** SUPPLIED RECORDS follows **

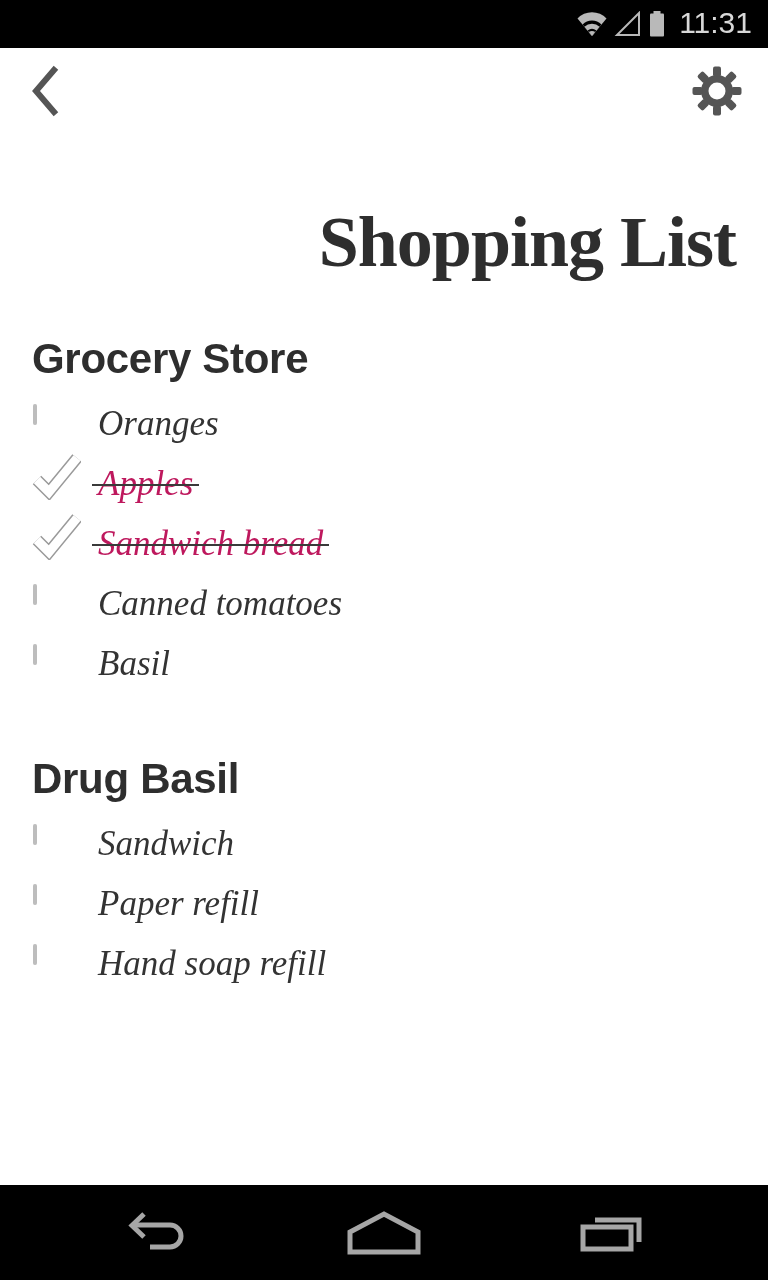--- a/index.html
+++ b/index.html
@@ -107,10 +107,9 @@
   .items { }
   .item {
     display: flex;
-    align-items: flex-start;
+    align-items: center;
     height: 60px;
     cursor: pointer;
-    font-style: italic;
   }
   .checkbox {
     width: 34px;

** End of SUPPLIED RECORDS **

WHAT IS NEEDED
In the records above, how many lines include "align"? Answer with the number alone.

PROBLEM SOLUTION
2